Thursday, January 1, 2015


My congregation celebrated Epiphany one week early this year, on December 28, the last Sunday of 2014.  It was the reading assigned as part of our congregation's experiment with a different set of Scripture readings for the year, called the "Narrative Lectionary."  I had also been thinking, since almost this time last year, about a using an worship experience called "Star Words" in our services on Epiphany Sunday.  Different words, suited to meditation and guidance, words you can think about and chew on and even consider a gift, are printed on stars and given out to worshippers on the day we hear about the magi who followed the star.  Each person chooses a word from the pile; that word becomes their word for the year, whatever the implications may be.

Some of the words we used:  vision.  writing.  inspiration.  joy. discernment.  service.  teaching.  time.  comfort.  responsibility.  There were 163 words in all, so some we used more than once.  We printed them on pretty yellow stars with blue backs, the kind you can get at an art supply store.  On Sunday morning, we gave them out as people came up for communion, but at our small Saturday evening service there were only about 12 of us (it was the weekend after Christmas, after all), so I chose my star as part of the sermon, and we had everyone else choose their stars as well.

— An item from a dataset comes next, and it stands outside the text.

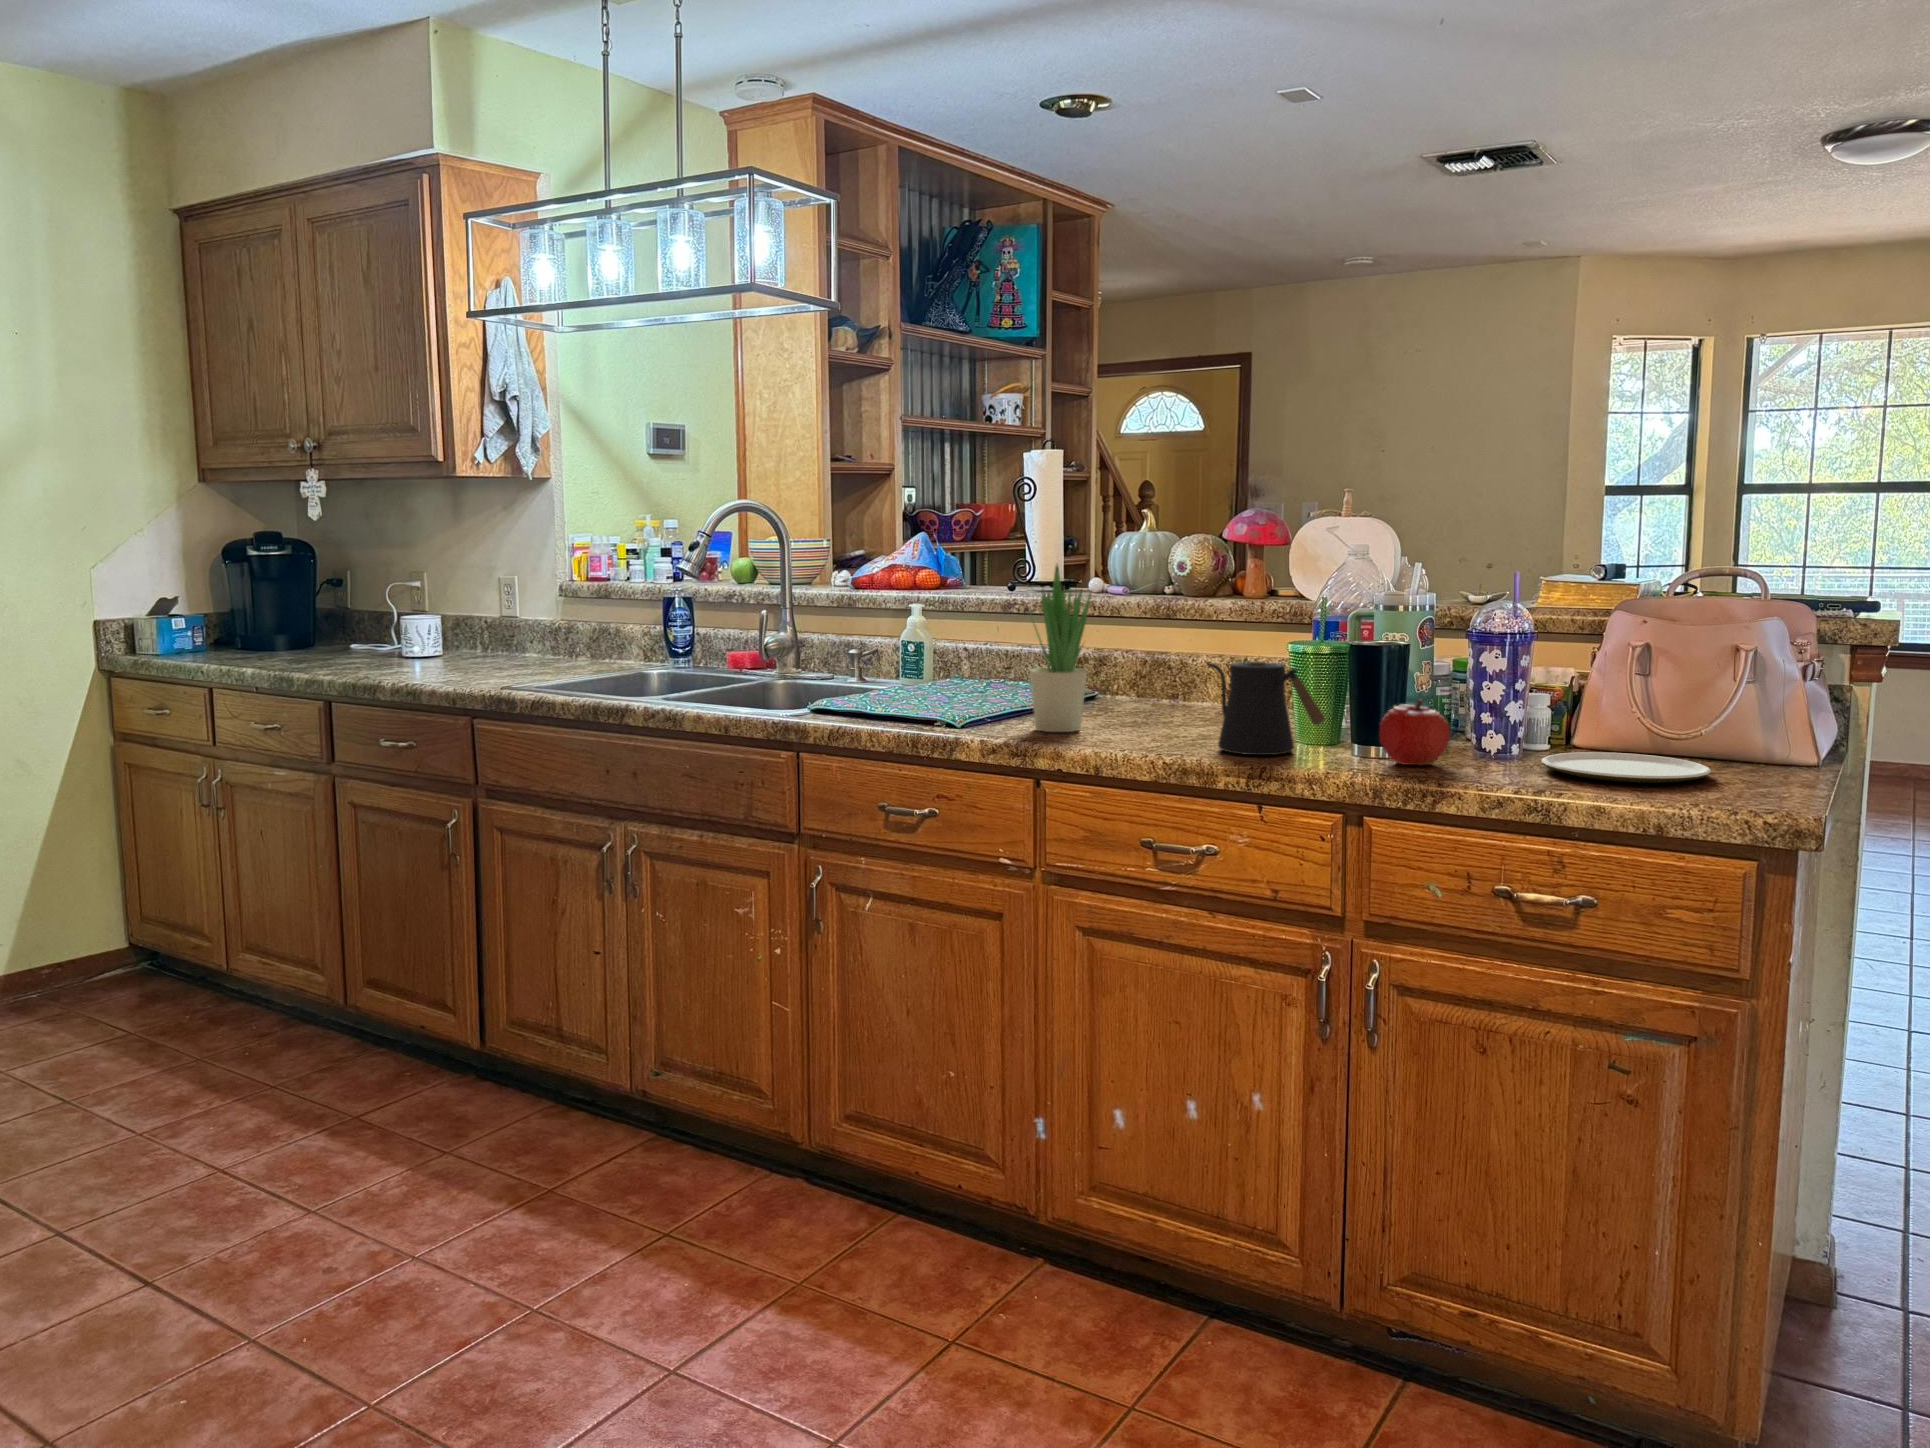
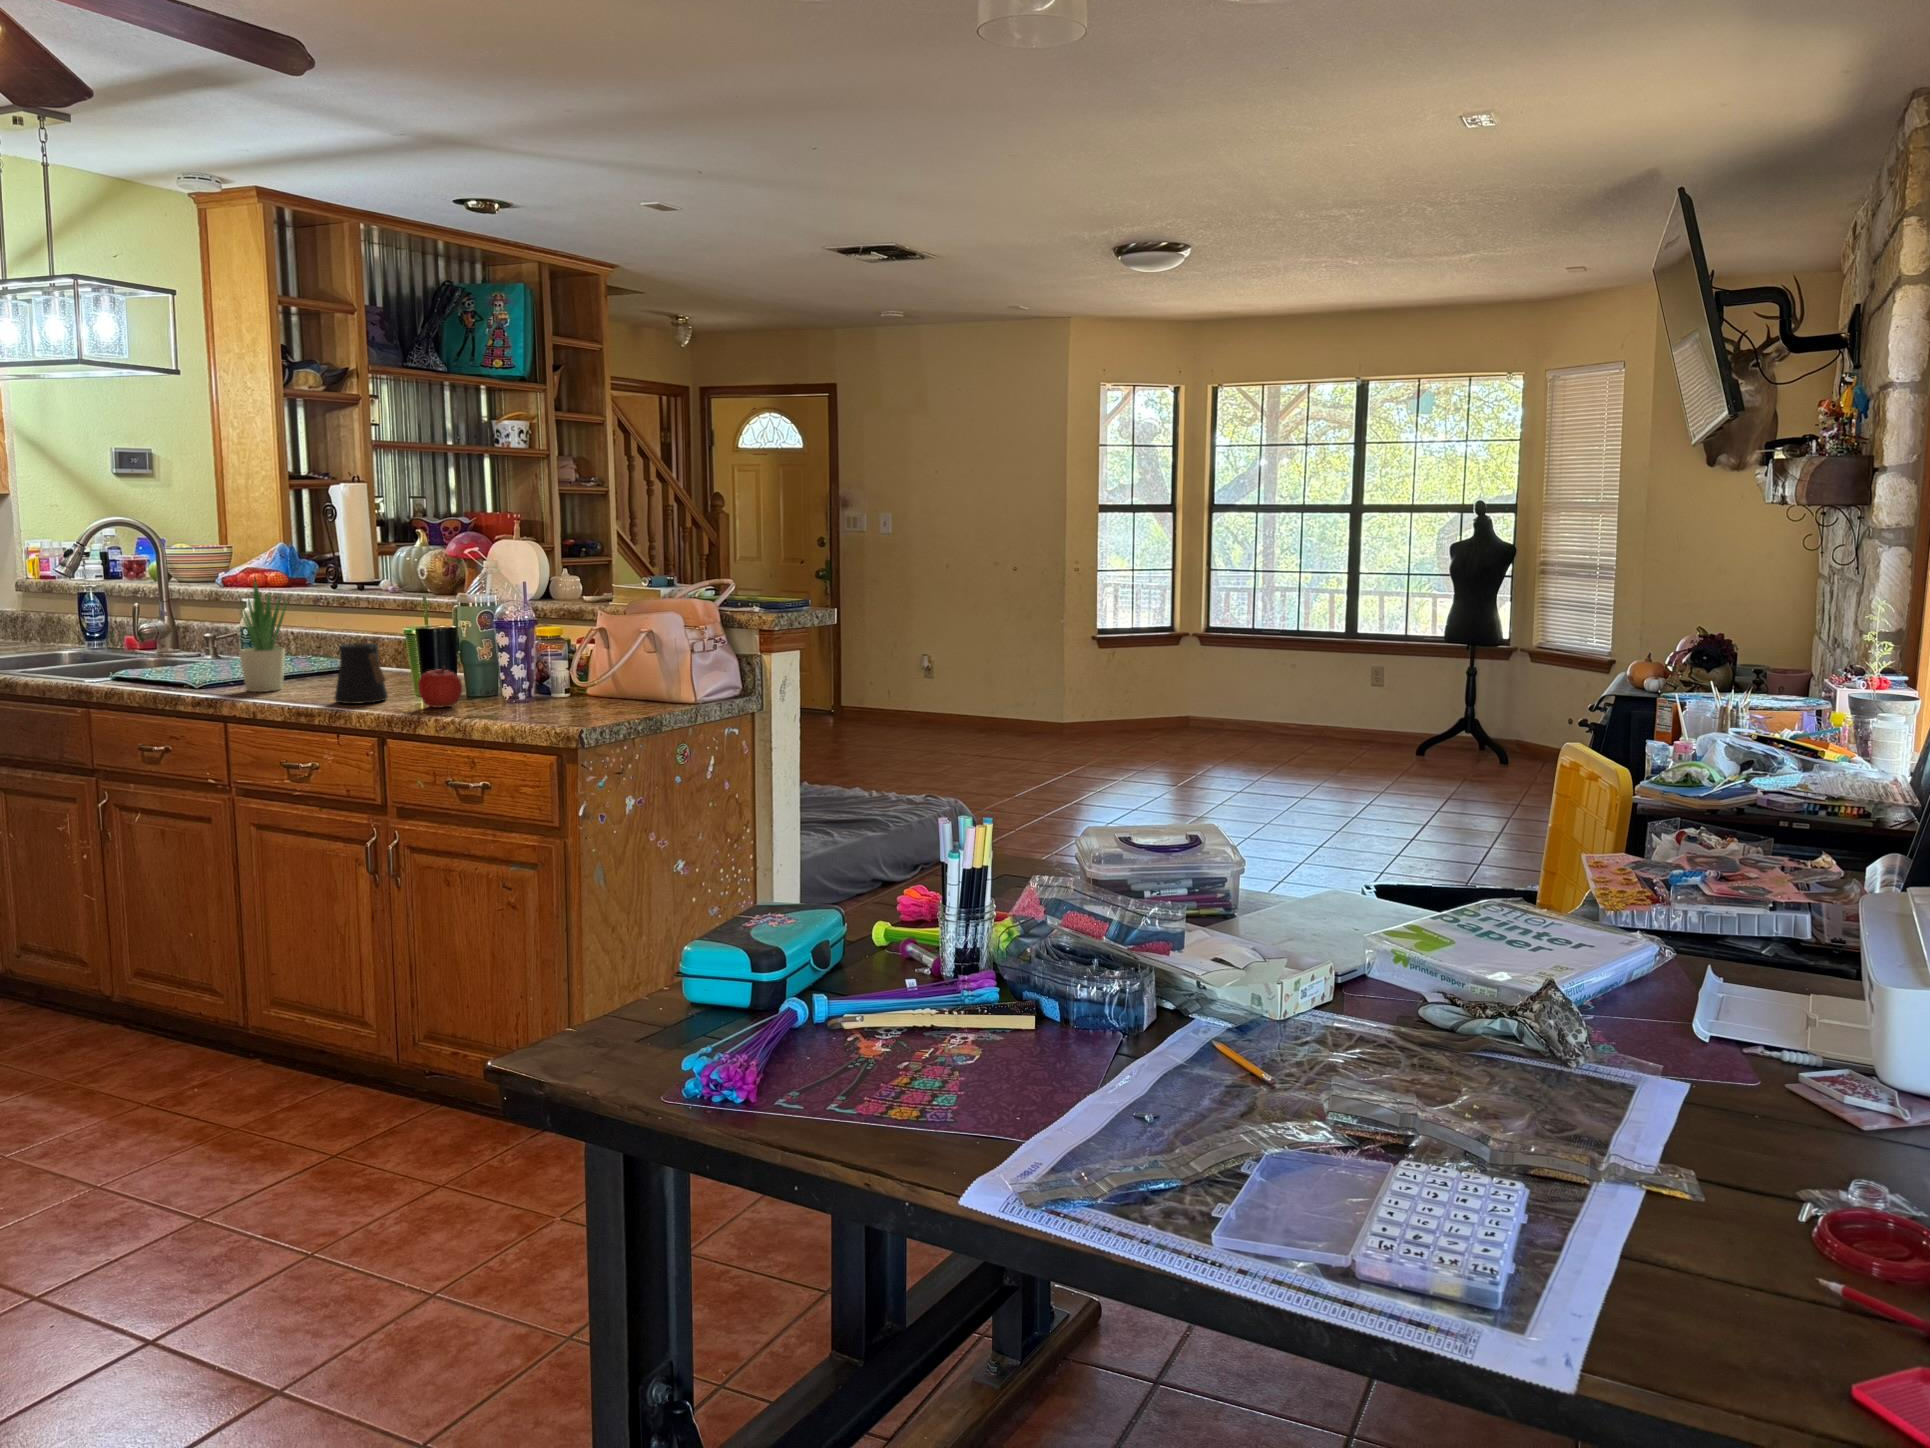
plate: present [1542,752,1711,783] -> none [503,698,601,714]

A new woman, sitting in the back of the chapel, got the word 'wisdom.'  Someone else, who I knew had experienced much loss this past year, got 'strength.'  A 91 year old man got 'leadership.'  Another woman, I remember, got the word 'judgment', and I could tell that she felt sort of uneasy about that.  She wanted a different word.  But for myself, I was relieved that if someone had to get the word judgment, it would be her, because she is one of the kindest, most gracious people I know.  I would be assured about her judgments.

We worried a bit about whether we had enough stars (we did).  Someone said if we ran out, people could make their own.  It was hard to explain that making your own wasn't the point; the point was picking a word which you did not choose.   I did tell a couple of people that they could choose another word, if they really felt the first one doesn't fit.  But the second one has also to be chosen from the pile as well;  you can't decide for yourself what your word will be, which is different, I think, from so much of our experience.  Like New Year's resolutions and goals, you make a list of what you want to do, who you want to be, and then you work on making it happen.  But the star is different.   It is not about what you make of your life, but about what comes to you, what is given to you.

As for me, I got the word "solitude."

I thought it an odd choice for the pastor, since so much of my vocation involves being around people.  Someone else did too:  she offered to change words with me.  She got "service", and was willing to take my "solitude."

I won't lie:  I knew what many of the words were, and I was kind of hoping for 'inspiration' (which was at the top of the star pile at one time) or 'time' or even 'writing' (something which would be on my list, if I was constructing a life).  But, instead I got 'solitude,' which I know, deep in my heart, is a gift, and which I both desire and fear, at the same time.  I know I need solitude, but I am not always sure what I will find when I am alone with myself.  Or maybe I suspect that I do know, and that is the problem.  Will solitude be inspiring for me, or will it be a big, empty space?  What will God say to me, if I give God room to say it?


bocklyke said...

I love the idea that our experiences - and hence our challenges - come to us. We don't choose them nor can we avoid them. Thank you for reminding me of this. Happy New Year!

Ann said...

I did this for years - Epiphany is the date of my ordination as a priest. So I would make star words as a gift to each person. One year I also made them in Spanish. I love the words that have come to me too. I have liked the SSJE words for Advent and Christmas too - one to savor each day.

Linda McMillan said...

I thought I'd embrace solitude when I first encountered it. I walked right up to it like a fool. It is scary, though. I found that out right away. Surprised me. But now I have more peace with it. The deep solitude, there's really not much there I think, but once in awhile I'll find something. The hard part, I think, is the getting there.